--- START ---

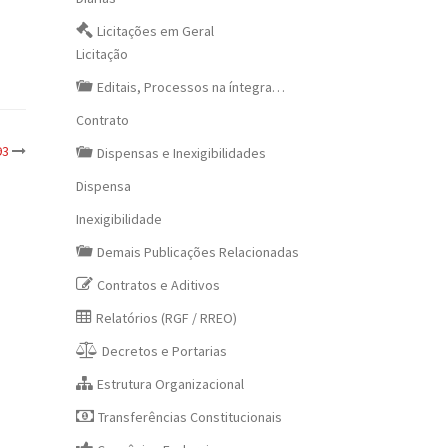
Licitações em Geral
Licitação
Editais, Processos na íntegra…
Contrato
93
Dispensas e Inexigibilidades
Dispensa
Inexigibilidade
Demais Publicações Relacionadas
Contratos e Aditivos
Relatórios (RGF / RREO)
Decretos e Portarias
Estrutura Organizacional
Transferências Constitucionais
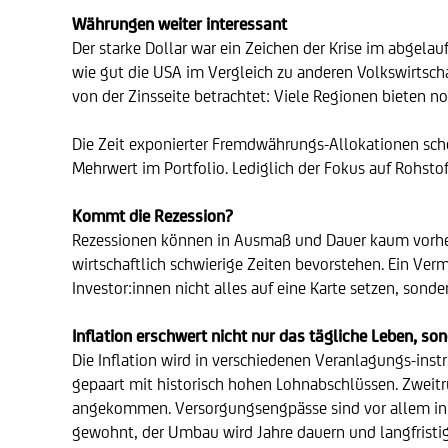
Währungen weiter interessant
Der starke Dollar war ein Zeichen der Krise im abgela
wie gut die USA im Vergleich zu anderen Volkswirtscha
von der Zinsseite betrachtet: Viele Regionen bieten n
Die Zeit exponierter Fremdwährungs-Allokationen sch
Mehrwert im Portfolio. Lediglich der Fokus auf Rohst
Kommt die Rezession?
Rezessionen können in Ausmaß und Dauer kaum vorherge
wirtschaftlich schwierige Zeiten bevorstehen. Ein Ve
Investor:innen nicht alles auf eine Karte setzen, sonder
Inflation erschwert nicht nur das tägliche Leben, s
Die Inflation wird in verschiedenen Veranlagungs-inst
gepaart mit historisch hohen Lohnabschlüssen. Zweitr
angekommen. Versorgungsengpässe sind vor allem in Eu
gewohnt, der Umbau wird Jahre dauern und langfristig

--- END ---

Assignment: Tally the lines in the records above that contain the word "nicht", and give only that number.

Result of this exercise: 2